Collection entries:
=-=-=-=-=
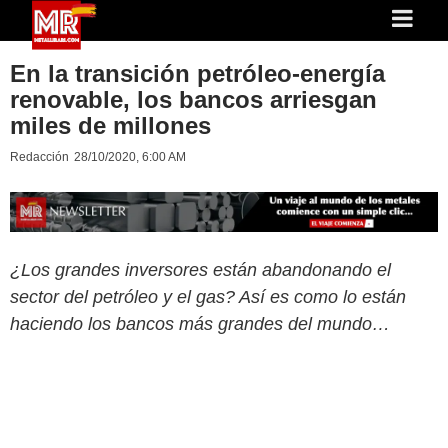
En la transición petróleo-energía
renovable, los bancos arriesgan
miles de millones
Redacción
28/10/2020, 6:00 AM
¿Los grandes inversores están abandonando el
sector del petróleo y el gas? Así es como lo están
haciendo los bancos más grandes del mundo…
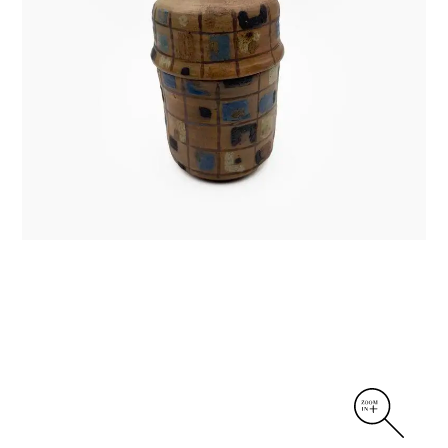
DIVERS
PERSONNAGES
PIÈCES A MAIN ET CENDRIERS
PLANTES
SCÈNES DE LA VIE
SCULPTURE ABSTRAITE
VASES
VASES SCULPTURES
CONTACT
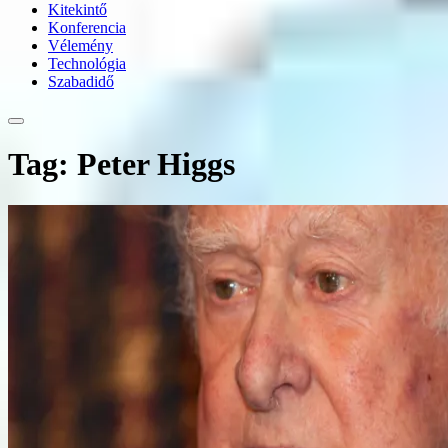
Kitekintő
Konferencia
Vélemény
Technológia
Szabadidő
Tag: Peter Higgs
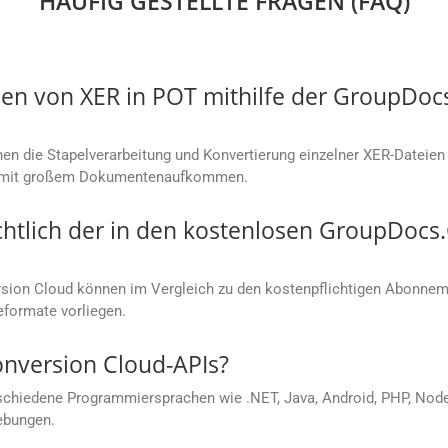
HÄUFIG GESTELLTE FRAGEN (FAQ)
en von XER in POT mithilfe der GroupDoc
n die Stapelverarbeitung und Konvertierung einzelner XER-Dateien 
en mit großem Dokumentenaufkommen.
chtlich der in den kostenlosen GroupDoc
ion Cloud können im Vergleich zu den kostenpflichtigen Abonneme
eformate vorliegen.
onversion Cloud-APIs?
chiedene Programmiersprachen wie .NET, Java, Android, PHP, Node.j
ebungen.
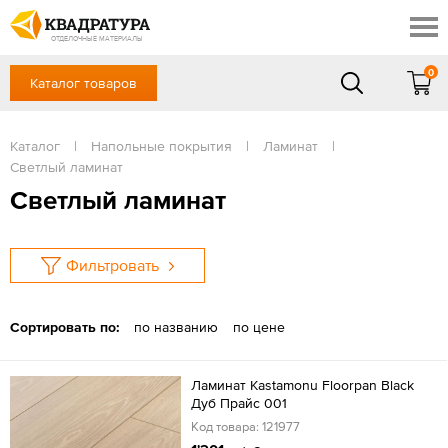
Ростов-на-Дону
Скидки
Контакты
ОТДЕЛОЧНЫЕ МАТЕРИАЛЫ
Доставка и оплата
0
Каталог товаров
+7 (863) 303-36-23
Готовые решения
Акции
в будние дни — с 9.00 до 19.00,
Сб, Вс — выходной
Каталог
|
Напольные покрытия
|
Ламинат
|
Отзывы
Светлый ламинат
ЗАКАЗАТЬ ЗВОНОК
Светлый ламинат
Вход
/
Регистрация
Фильтровать
Сортировать по:
по названию
по цене
Ламинат Kastamonu Floorpan Black
Дуб Прайс 001
Код товара: 121977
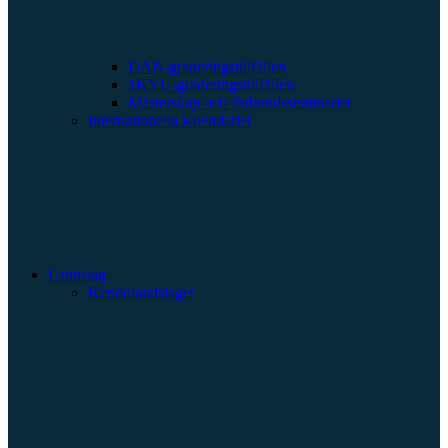
DAN-graderingstillfällen
1KYU-graderingstillfällen
Mästerskap och förbundsseminarier
Internationella kalendarier
Landslag
Kendolandslaget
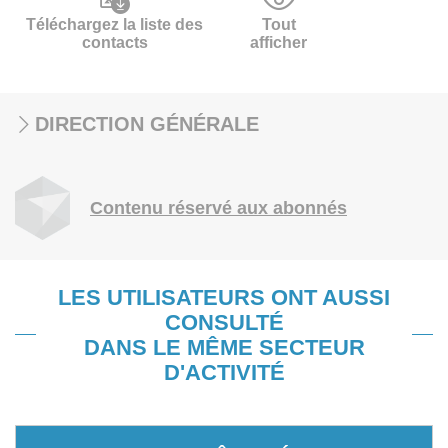
Téléchargez la liste des
Tout
contacts
afficher
DIRECTION GÉNÉRALE
Contenu réservé aux abonnés
LES UTILISATEURS ONT AUSSI
CONSULTÉ
DANS LE MÊME SECTEUR
D'ACTIVITÉ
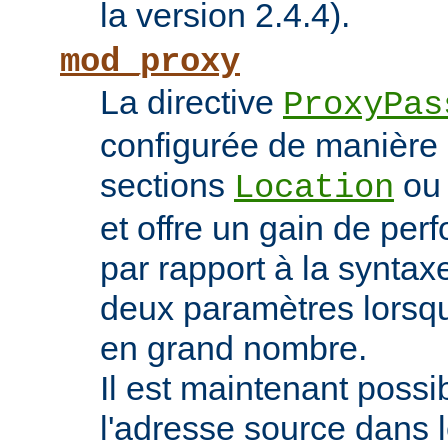
la version 2.4.4).
mod_proxy
La directive
ProxyPas
configurée de manière 
sections
o
Location
et offre un gain de pe
par rapport à la syntaxe
deux paramètres lorsqu
en grand nombre.
Il est maintenant possi
l'adresse source dans 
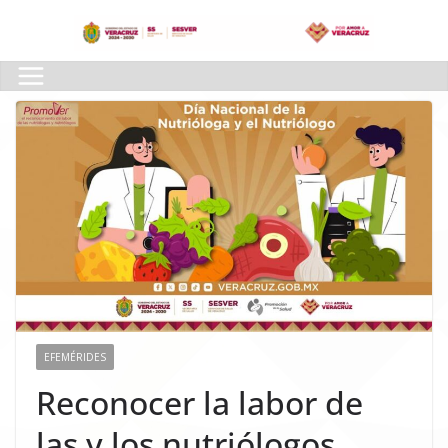
Skip
to
content
EFEMÉRIDES
Reconocer la labor de
las y los nutriólogos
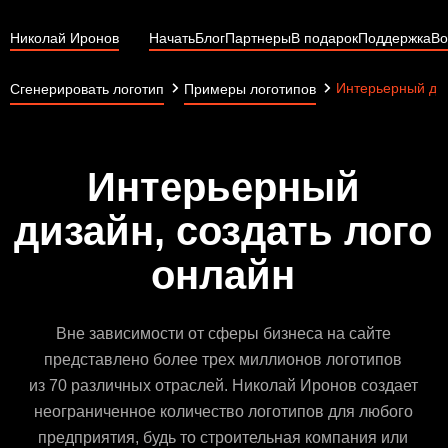
Николай Иронов
Начать
Блог
Партнеры
В подарок
Поддержка
Во
Интерьерный ди
Сгенерировать логотип
Примеры логотипов
Интерьерный
дизайн, создать лого
онлайн
Вне зависимости от сферы бизнеса на сайте
представлено более трех миллионов логотипов
из 70 различных отраслей. Николай Иронов создает
неограниченное количество логотипов для любого
предприятия, будь то строительная компания или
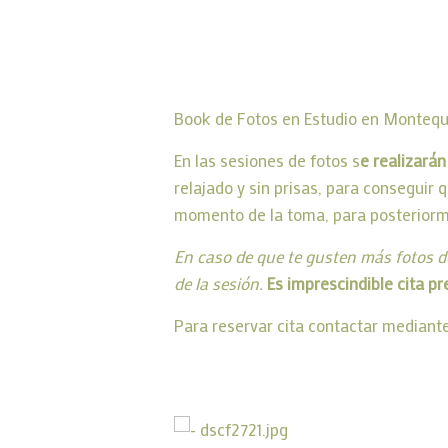
Book de Fotos en Estudio en Montequi
En las sesiones de fotos s
e realizarán
relajado y sin prisas, para conseguir
momento de la toma, para posteriorme
En caso de que te gusten más fotos de
de la sesión.
Es imprescindible cita pr
Para reservar cita contactar mediant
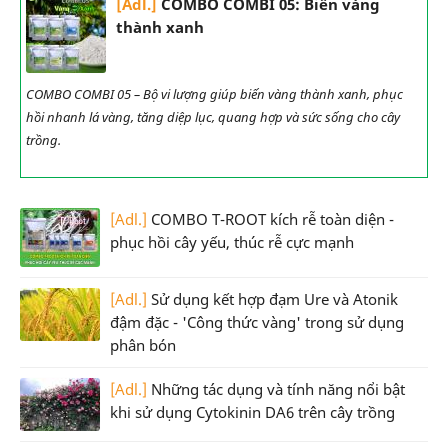
[Adl.]
COMBO COMBI 05: Biến vàng
thành xanh
COMBO COMBI 05 – Bộ vi lượng giúp biến vàng thành xanh, phục
hồi nhanh lá vàng, tăng diệp lục, quang hợp và sức sống cho cây
trồng.
[Adl.]
COMBO T-ROOT kích rễ toàn diện -
phục hồi cây yếu, thúc rễ cực mạnh
[Adl.]
Sử dụng kết hợp đạm Ure và Atonik
đậm đặc - 'Công thức vàng' trong sử dụng
phân bón
[Adl.]
Những tác dụng và tính năng nổi bật
khi sử dụng Cytokinin DA6 trên cây trồng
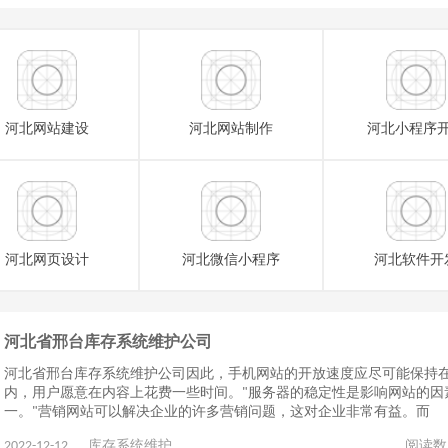
河北网站建设
河北网站制作
河北小程序
河北网页设计
河北微信小程序
河北软件开
河北省邢台库存系统维护公司
河北省邢台库存系统维护公司因此，手机网站的开放速度应尽可能保持在
内，用户愿意在内容上花费一些时间。"服务器的稳定性是影响网站的因
一。"营销网站可以解决企业的许多营销问题，这对企业非常有益。而
2022-12-12
库存系统维护
阅读数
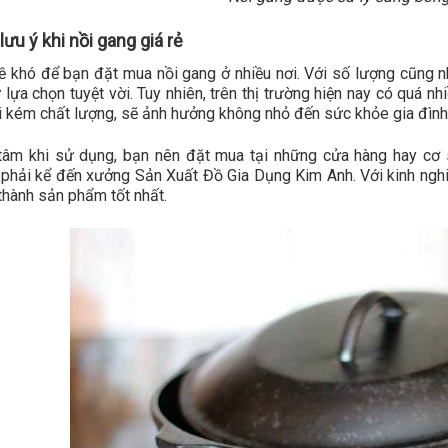
ưu ý khi nồi gang giá rẻ
ề khó để bạn đặt mua nồi gang ở nhiều nơi. Với số lượng cũng 
 lựa chọn tuyệt vời. Tuy nhiên, trên thị trường hiện nay có quá n
i kém chất lượng, sẽ ảnh hưởng không nhỏ đến sức khỏe gia đình
tâm khi sử dụng, bạn nên đặt mua tại những cửa hàng hay cơ s
phải kể đến xưởng Sản Xuất Đồ Gia Dụng Kim Anh. Với kinh ngh
thành sản phẩm tốt nhất.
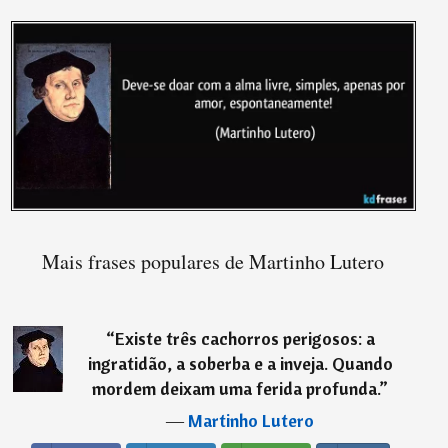
Mais frases populares de Martinho Lutero
“
Existe três cachorros perigosos: a
ingratidão, a soberba e a inveja. Quando
mordem deixam uma ferida profunda.
”
―
Martinho Lutero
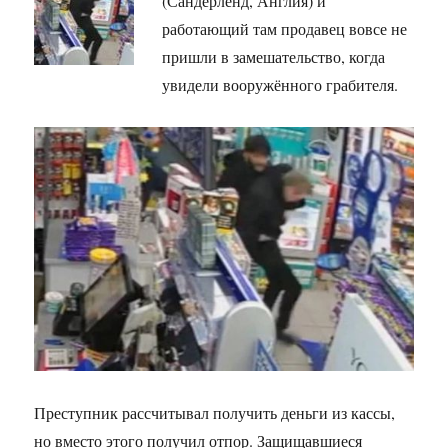
(Сандерленд, Англия) и
работающий там продавец вовсе не
пришли в замешательство, когда
увидели вооружённого грабителя.
Преступник рассчитывал получить деньги из кассы,
но вместо этого получил отпор. Защищавшиеся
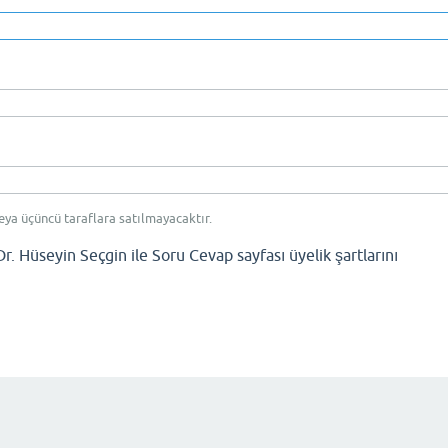
eya üçüncü taraflara satılmayacaktır.
Dr. Hüseyin Seçgin ile Soru Cevap sayfası üyelik şartlarını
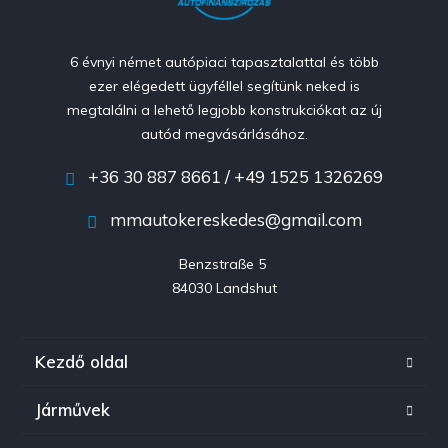
6 évnyi német autópiaci tapasztalattal és több
ezer elégedett ügyféllel segítünk neked is
megtalálni a lehető legjobb konstrukciókat az új
autód megvásárlásához.
+36 30 887 8661 / +49 1525 1326269
mmautokereskedes@gmail.com
Benzstraße 5 

84030 Landshut
Kezdő oldal
Járművek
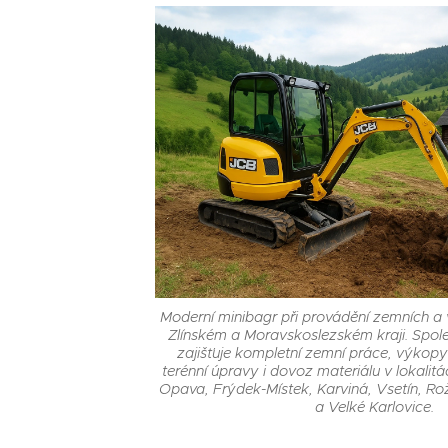
Moderní minibagr při provádění zemních a
Zlínském a Moravskoslezském kraji. Spole
zajišťuje kompletní zemní práce, výkopy
terénní úpravy i dovoz materiálu v lokalitá
Opava, Frýdek-Místek, Karviná, Vsetín, 
a Velké Karlovice.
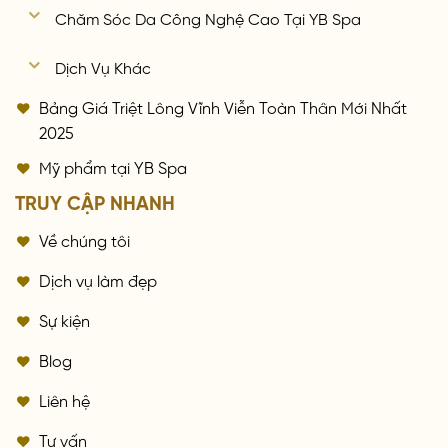
Chăm Sóc Da Công Nghệ Cao Tại YB Spa
Dịch Vụ Khác
Bảng Giá Triệt Lông Vĩnh Viễn Toàn Thân Mới Nhất
2025
Mỹ phẩm tại YB Spa
TRUY CẬP NHANH
Về chúng tôi
Dịch vụ làm đẹp
Sự kiện
Blog
Liên hệ
Tư vấn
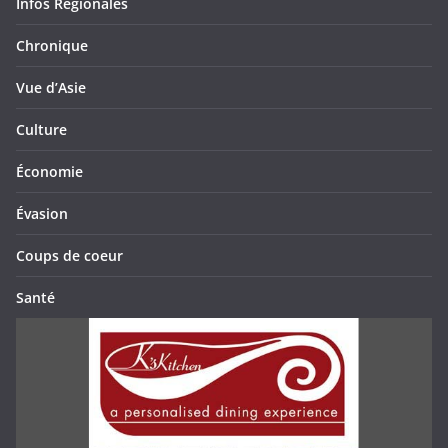
Infos Régionales
Chronique
Vue d’Asie
Culture
Économie
Évasion
Coups de coeur
Santé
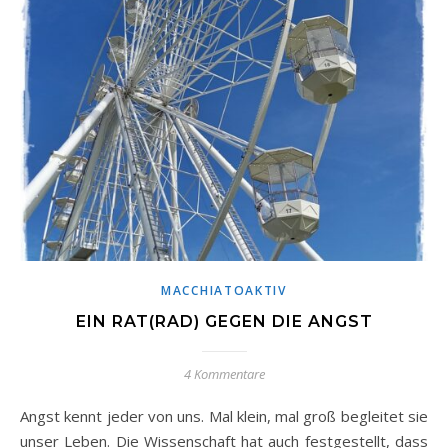
MACCHIATOAKTIV
EIN RAT(RAD) GEGEN DIE ANGST
4 Kommentare
Angst kennt jeder von uns. Mal klein, mal groß begleitet sie
unser Leben. Die Wissenschaft hat auch festgestellt, dass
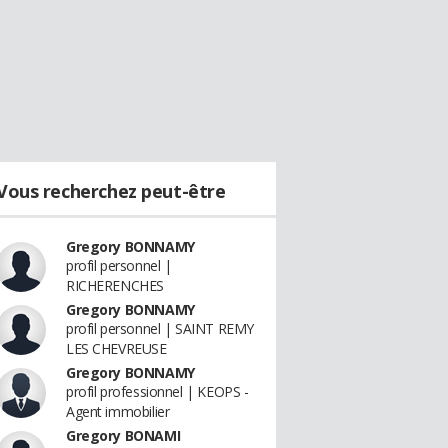
Vous recherchez peut-être
Gregory BONNAMY
profil personnel |
RICHERENCHES
Gregory BONNAMY
profil personnel | SAINT REMY
LES CHEVREUSE
Gregory BONNAMY
profil professionnel | KEOPS -
Agent immobilier
Gregory BONAMI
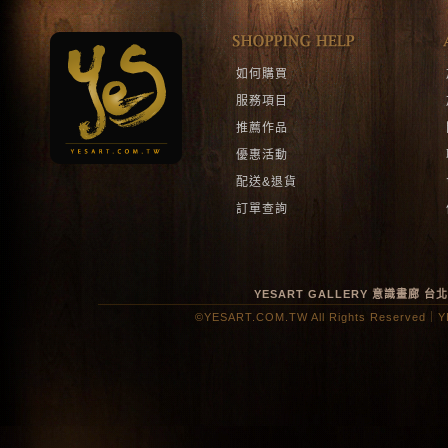
如何購買
服務項目
推薦作品
優惠活動
配送&退貨
訂單查詢
YESART GALLERY 意識畫廊
台
©YESART.COM.TW All Rights Reserved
=-=-=-=-=
**Work task**.
Please retype the material from the line containing "eya üçüncü taraflara satılmayacaktır." through the end of the material, including both of those ends, and leave the pictures out of your answer.

**Task answer**.
eya üçüncü taraflara satılmayacaktır.
Dr. Hüseyin Seçgin ile Soru Cevap sayfası üyelik şartlarını
6 évnyi német autópiaci tapasztalattal és több
ezer elégedett ügyféllel segítünk neked is
megtalálni a lehető legjobb konstrukciókat az új
autód megvásárlásához.
+36 30 887 8661 / +49 1525 1326269
mmautokereskedes@gmail.com
Benzstraße 5 

84030 Landshut
Kezdő oldal
Járművek
Moderní minibagr při provádění zemních a
Zlínském a Moravskoslezském kraji. Spole
zajišťuje kompletní zemní práce, výkopy
terénní úpravy i dovoz materiálu v lokalitá
Opava, Frýdek-Místek, Karviná, Vsetín, 
a Velké Karlovice.
Chăm Sóc Da Công Nghệ Cao Tại YB Spa
Dịch Vụ Khác
Bảng Giá Triệt Lông Vĩnh Viễn Toàn Thân Mới Nhất
2025
Mỹ phẩm tại YB Spa
TRUY CẬP NHANH
Về chúng tôi
Dịch vụ làm đẹp
Sự kiện
Blog
Liên hệ
Tư vấn
Infos Régionales
Chronique
Vue d’Asie
Culture
Économie
Évasion
Coups de coeur
Santé
MACCHIATOAKTIV
EIN RAT(RAD) GEGEN DIE ANGST
4 Kommentare
Angst kennt jeder von uns. Mal klein, mal groß begleitet sie
unser Leben. Die Wissenschaft hat auch festgestellt, dass
Vous recherchez peut-être
Gregory BONNAMY
profil personnel |
RICHERENCHES
Gregory BONNAMY
profil personnel | SAINT REMY
LES CHEVREUSE
Gregory BONNAMY
profil professionnel | KEOPS -
Agent immobilier
Gregory BONAMI
如何購買
服務項目
推薦作品
優惠活動
配送&退貨
訂單查詢
YESART GALLERY 意識畫廊
台
©YESART.COM.TW All Rights Reserved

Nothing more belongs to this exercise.